Hello? Anyone Ever Heard of the I-N-T-E-R-N-E-T?
While the L.A. Times was busy firing an editor this week for having an affair with Brian Glaser’s publicist and then hiring him as a guest editor, much more momentous things were happening in the newspaper business.
Billionaire investor Sam Zell was reportedly bidding $33 a share for the Times’ troubled parent Tribune Co.;while newspaper analyst John Morton and media economist Miles Groves were shutting down the 31-year-old Morton-Groves Newspaper Newsletter, the newspaper business bible.
"I’m getting tired of producing painful forecasts,” Groves told Forbes. "Recently, as down as they get to be, they never seem to be down enough.”
Well, that’s because Groves is looking through the wrong end of the binoculars. Yes, most newspapers will die. But news and journalists will not die. They will migrate to the web.
If you don’t believe me, precisely what are you doing at this moment? OK, my blog isn’t exactly news, but you see my point.
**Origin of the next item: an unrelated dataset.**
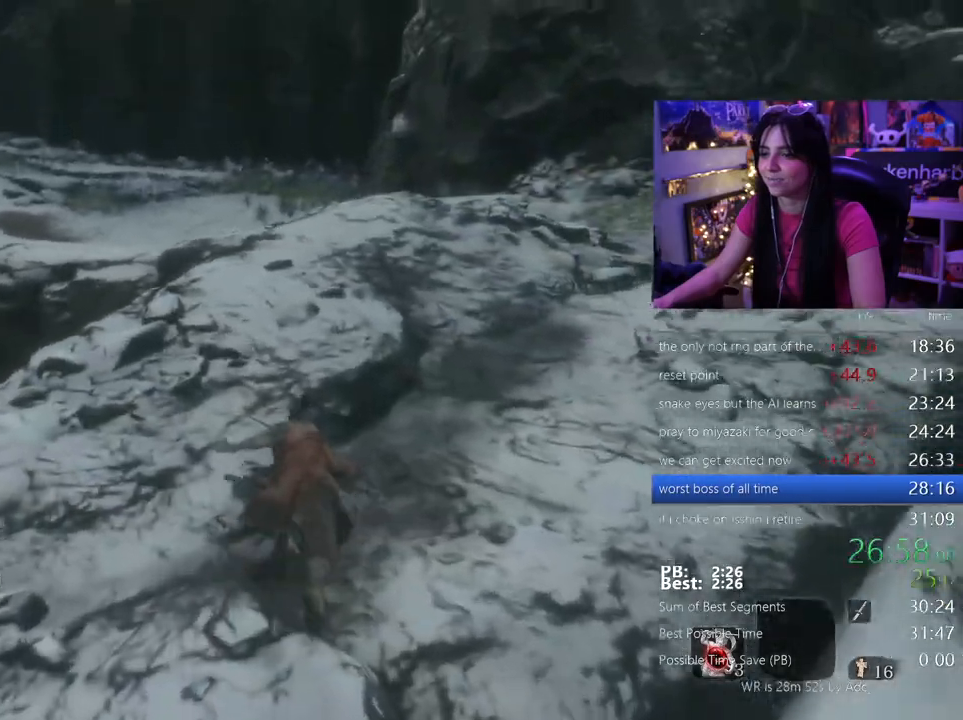
{"keys": ["shift", "w"], "mouse": [], "events": []}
Just because newsprint dies doesn’t mean news dies, any more than NBC and Fox’s programs die when they migrate to the web (see NBC and Fox’s Online Deal: If You Focus on Google, You’re Missing the Point and What NBC and TV Learned from Music’s Mistakes).
The problem with the newspaper business is not declining sales. That’s just a symptom of the industry’s stubborn resistance to embrace the flight of readers to the web. Advertising, want ads, event calendars, auto buying — it’s all there, guys, and people are monetizing it. Why aren’t you?